The truth of the matter is that without "Them," "We" would have a difficult time existing. The pipe tobacco industry today is indirectly, but very closely tied to the cigarette industry. If not for Big Tobacco, our selection of leaf would be minimal, at best, and the price of that leaf would be astronomical. We, as pipe smokers, enjoy an inexpensive luxury by virtue of the economy of scale that the cigarette industry creates. Further, we have access to a wider variety of leaf due to the number of growers willing to work the land to produce the tonnage that Big Tobacco needs. The sum total of the pipe tobacco production in the world amounts to about what the cigarette industry sweeps up after the lines shut down, and I'm not exaggerating; collectively, we consume in a year what they produce in a few hours.*

So, as much as many of us don't care for most cigarettes (certainly, there are some very high quality products, not to mention excellent RYO tobaccos), it's a good thing they are there, and that Big Tobacco hasn't been shuttered, thanks to the pressures from the antis, or we'd be smoking pencil shavings and flavoured lawn clippings, or paying a very high price for our pipeweed of choice.
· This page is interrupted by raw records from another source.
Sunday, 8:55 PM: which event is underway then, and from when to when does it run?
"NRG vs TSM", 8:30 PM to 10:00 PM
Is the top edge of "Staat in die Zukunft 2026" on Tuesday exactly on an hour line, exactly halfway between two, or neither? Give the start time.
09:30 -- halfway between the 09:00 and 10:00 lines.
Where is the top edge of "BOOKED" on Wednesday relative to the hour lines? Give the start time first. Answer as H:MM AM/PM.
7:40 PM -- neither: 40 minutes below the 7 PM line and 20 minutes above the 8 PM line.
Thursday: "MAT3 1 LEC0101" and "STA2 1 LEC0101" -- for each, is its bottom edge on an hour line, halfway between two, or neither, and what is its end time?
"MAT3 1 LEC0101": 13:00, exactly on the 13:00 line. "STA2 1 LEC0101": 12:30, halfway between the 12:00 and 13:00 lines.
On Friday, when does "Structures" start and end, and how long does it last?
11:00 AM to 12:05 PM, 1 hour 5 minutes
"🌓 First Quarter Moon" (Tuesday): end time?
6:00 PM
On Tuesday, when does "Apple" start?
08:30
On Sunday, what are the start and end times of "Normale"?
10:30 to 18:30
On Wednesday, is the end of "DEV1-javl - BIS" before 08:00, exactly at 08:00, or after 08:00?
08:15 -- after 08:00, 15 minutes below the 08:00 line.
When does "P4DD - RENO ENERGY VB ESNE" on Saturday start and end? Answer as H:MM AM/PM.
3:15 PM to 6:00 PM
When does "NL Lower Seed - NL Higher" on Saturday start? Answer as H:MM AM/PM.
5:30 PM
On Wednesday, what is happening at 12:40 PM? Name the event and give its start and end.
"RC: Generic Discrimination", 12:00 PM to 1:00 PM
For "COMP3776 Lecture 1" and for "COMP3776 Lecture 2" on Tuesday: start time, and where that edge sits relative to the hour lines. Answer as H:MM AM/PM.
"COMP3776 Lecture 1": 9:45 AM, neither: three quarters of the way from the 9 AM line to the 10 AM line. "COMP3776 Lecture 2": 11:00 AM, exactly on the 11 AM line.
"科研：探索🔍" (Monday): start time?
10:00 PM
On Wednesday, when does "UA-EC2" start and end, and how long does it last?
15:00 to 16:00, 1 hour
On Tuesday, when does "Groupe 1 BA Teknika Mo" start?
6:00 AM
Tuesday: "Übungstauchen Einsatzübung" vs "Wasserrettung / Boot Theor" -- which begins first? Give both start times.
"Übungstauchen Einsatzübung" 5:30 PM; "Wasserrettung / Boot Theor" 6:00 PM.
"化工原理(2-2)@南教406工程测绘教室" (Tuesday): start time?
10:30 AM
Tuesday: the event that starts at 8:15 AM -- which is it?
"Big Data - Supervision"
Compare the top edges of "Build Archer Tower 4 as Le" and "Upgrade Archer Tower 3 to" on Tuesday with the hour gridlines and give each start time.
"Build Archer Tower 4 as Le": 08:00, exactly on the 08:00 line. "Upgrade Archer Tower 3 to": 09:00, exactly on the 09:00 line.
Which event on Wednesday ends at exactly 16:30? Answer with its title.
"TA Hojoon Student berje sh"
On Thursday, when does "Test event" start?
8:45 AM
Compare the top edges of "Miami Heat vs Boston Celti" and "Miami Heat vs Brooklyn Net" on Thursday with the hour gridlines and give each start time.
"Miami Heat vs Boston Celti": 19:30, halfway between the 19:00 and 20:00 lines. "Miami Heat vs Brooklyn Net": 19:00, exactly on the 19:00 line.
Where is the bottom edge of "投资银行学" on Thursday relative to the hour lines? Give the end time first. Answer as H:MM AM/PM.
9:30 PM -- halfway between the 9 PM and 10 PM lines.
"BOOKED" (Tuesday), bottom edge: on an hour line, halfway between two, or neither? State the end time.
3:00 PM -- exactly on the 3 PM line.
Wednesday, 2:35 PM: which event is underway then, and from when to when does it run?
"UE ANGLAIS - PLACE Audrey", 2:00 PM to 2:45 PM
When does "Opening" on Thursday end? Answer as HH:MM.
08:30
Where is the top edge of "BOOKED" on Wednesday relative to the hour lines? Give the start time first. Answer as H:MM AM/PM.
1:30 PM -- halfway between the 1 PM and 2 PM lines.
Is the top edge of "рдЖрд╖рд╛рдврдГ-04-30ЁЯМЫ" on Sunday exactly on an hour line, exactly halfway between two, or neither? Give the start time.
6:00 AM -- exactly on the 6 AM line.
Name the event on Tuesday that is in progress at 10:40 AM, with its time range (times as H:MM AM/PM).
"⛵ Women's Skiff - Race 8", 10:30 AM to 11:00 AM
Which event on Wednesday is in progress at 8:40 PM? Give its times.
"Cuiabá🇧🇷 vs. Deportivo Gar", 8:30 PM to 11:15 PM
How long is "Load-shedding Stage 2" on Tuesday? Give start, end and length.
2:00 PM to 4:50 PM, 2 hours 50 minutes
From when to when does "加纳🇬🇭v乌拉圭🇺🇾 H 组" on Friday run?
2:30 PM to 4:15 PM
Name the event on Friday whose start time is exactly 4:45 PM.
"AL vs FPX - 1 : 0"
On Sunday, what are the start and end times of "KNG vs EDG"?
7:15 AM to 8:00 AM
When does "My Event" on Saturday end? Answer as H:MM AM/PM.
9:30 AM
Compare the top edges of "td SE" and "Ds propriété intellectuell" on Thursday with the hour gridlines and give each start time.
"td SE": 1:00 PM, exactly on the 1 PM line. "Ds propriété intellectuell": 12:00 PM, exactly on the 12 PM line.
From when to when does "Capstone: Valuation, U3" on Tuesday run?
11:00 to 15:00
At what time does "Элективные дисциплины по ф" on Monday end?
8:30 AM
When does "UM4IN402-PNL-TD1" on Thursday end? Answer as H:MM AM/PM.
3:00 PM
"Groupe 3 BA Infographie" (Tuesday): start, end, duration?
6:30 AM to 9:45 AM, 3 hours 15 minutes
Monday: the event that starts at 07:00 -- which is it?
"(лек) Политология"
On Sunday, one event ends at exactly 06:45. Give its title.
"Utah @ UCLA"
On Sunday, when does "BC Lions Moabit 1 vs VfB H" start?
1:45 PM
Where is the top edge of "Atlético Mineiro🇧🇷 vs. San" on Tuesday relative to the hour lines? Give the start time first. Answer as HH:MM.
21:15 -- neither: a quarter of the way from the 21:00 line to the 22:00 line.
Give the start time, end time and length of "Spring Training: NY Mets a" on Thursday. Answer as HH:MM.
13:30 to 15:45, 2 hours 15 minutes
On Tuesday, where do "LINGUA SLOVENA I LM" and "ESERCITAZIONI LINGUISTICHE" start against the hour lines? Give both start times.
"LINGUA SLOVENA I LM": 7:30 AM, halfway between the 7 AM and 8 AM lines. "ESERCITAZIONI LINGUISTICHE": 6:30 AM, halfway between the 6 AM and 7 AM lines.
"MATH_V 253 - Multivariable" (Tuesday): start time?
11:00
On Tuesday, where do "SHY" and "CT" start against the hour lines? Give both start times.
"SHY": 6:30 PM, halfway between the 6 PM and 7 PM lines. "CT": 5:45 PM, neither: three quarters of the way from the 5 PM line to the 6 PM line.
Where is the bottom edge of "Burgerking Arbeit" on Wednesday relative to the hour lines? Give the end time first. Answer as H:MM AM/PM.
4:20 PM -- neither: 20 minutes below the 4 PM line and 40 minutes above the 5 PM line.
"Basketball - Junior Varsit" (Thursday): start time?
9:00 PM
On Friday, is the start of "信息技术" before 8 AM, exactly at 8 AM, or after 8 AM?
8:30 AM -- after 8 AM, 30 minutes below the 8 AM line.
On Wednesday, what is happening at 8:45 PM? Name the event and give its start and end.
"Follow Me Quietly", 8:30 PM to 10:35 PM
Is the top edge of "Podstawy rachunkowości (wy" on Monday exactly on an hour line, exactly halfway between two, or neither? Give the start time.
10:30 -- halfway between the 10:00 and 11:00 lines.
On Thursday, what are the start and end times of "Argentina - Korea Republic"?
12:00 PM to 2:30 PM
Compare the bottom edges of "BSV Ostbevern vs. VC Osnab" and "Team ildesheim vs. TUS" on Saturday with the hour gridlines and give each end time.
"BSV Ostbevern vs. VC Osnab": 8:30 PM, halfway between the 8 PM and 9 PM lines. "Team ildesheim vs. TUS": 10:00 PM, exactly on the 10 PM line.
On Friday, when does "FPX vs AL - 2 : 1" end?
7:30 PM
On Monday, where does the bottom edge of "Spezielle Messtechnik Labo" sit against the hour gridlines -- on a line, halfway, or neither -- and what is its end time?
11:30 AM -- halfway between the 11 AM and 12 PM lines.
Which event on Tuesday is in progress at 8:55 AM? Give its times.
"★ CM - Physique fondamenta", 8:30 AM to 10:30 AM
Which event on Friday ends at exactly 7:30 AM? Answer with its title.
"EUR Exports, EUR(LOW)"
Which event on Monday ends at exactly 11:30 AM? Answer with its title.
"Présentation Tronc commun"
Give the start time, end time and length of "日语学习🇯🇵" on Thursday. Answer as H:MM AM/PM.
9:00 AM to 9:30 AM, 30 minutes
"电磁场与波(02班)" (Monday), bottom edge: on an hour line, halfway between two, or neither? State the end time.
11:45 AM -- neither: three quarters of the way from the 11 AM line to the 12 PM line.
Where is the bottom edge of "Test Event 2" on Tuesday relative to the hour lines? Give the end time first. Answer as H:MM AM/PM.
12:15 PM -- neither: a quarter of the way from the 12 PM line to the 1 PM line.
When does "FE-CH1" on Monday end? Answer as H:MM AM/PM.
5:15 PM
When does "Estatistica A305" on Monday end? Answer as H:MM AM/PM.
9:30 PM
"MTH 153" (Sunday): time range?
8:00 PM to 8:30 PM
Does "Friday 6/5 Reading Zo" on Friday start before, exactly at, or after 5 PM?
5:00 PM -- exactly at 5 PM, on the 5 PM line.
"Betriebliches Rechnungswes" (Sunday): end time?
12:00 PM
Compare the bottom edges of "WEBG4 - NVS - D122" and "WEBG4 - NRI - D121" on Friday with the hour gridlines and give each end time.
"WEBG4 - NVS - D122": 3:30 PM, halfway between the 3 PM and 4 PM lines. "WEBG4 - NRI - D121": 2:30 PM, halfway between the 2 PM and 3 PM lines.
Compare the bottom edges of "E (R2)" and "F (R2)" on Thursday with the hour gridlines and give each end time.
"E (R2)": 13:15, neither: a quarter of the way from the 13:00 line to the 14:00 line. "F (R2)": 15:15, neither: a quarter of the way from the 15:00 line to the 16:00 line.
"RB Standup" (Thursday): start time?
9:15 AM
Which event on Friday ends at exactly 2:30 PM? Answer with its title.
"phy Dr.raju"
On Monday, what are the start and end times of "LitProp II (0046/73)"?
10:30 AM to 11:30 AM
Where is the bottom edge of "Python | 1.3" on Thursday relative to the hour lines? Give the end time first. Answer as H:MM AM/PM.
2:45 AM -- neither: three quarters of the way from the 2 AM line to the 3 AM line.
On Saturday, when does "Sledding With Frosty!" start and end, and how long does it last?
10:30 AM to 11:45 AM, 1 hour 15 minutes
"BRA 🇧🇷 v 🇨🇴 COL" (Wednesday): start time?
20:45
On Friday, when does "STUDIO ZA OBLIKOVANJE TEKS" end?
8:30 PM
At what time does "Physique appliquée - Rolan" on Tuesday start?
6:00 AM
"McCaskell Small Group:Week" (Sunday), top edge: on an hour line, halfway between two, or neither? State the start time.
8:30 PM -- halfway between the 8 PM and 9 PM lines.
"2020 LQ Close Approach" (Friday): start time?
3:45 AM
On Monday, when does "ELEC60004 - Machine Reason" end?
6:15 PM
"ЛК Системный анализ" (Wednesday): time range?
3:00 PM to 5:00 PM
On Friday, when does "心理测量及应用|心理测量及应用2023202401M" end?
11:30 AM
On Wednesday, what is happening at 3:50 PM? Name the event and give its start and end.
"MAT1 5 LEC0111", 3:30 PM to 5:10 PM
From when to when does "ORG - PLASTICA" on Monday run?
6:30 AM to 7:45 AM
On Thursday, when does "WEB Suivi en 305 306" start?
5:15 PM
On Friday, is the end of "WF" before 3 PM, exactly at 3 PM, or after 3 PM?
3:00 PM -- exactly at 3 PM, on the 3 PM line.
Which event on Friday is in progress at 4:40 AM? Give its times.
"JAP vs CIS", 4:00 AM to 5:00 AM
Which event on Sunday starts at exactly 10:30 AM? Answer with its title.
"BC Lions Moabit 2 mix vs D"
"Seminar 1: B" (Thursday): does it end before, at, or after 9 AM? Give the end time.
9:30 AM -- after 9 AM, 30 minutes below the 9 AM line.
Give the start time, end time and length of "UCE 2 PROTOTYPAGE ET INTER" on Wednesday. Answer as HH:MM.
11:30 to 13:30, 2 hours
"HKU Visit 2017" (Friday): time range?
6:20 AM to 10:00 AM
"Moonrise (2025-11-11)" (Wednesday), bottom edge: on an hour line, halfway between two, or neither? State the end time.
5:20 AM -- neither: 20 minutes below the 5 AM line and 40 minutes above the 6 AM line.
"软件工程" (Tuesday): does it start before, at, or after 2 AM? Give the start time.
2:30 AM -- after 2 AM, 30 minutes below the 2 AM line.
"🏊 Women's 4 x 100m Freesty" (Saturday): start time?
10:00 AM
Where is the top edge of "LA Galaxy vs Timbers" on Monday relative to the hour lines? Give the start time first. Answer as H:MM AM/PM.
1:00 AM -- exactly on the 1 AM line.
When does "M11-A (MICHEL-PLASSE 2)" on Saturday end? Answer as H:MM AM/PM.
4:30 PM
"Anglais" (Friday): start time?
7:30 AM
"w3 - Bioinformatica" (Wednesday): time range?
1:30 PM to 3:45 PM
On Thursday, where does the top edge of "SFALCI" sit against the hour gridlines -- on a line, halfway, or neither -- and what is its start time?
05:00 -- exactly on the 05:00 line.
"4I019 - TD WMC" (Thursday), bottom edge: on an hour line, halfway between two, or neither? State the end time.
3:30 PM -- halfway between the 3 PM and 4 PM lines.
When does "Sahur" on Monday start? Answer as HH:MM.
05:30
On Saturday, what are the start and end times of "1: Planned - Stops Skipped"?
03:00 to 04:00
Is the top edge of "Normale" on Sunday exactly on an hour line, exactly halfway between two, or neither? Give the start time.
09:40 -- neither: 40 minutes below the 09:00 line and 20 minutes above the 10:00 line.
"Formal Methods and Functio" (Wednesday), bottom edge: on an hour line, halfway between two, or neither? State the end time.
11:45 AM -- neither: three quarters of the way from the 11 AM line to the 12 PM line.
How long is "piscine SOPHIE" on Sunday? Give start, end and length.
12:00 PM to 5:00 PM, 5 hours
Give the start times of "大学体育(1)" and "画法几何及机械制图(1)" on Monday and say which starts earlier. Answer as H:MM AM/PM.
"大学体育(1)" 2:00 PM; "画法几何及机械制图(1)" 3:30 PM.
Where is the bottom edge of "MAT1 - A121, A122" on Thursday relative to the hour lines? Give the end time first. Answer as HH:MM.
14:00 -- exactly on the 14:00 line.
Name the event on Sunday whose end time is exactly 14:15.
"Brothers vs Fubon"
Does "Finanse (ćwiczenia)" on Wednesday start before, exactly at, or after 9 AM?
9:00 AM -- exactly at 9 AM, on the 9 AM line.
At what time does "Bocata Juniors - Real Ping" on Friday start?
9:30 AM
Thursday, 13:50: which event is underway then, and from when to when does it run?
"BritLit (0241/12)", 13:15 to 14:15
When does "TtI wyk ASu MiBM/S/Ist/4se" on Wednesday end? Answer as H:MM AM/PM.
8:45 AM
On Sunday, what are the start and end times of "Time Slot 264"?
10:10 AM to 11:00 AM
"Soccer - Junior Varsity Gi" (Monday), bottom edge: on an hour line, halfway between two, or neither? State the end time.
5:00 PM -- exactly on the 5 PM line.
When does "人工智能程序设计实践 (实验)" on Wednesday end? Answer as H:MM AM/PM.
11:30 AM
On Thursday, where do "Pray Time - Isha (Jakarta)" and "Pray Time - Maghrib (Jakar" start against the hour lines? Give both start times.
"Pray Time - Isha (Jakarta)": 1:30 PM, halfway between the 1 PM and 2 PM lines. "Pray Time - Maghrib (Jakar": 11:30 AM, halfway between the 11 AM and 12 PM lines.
Just something to ponder, and remember when you're in the polling booth. (I cannot tell you how many pipe smokers I've spoken with who have actually SUPPORTED anti-tobacco legislation of one form or another, because they don't like cigarettes.)

*World tobacco production is ca. 6 million tonnes and increasing, as compared to ca. 4.5 million pounds, and shrinking, for pipe tobacco.

-glp
With all due respect Greg I will stand on my statement that Ciggies are toxic chemicals
today instead of the true tobacco cigges of yesterday or RYO.

Nothing will convince me that the toxic chemicals in Ciggies don't add ,or directly cause,
much, if not all, of the cancers smokers suffer.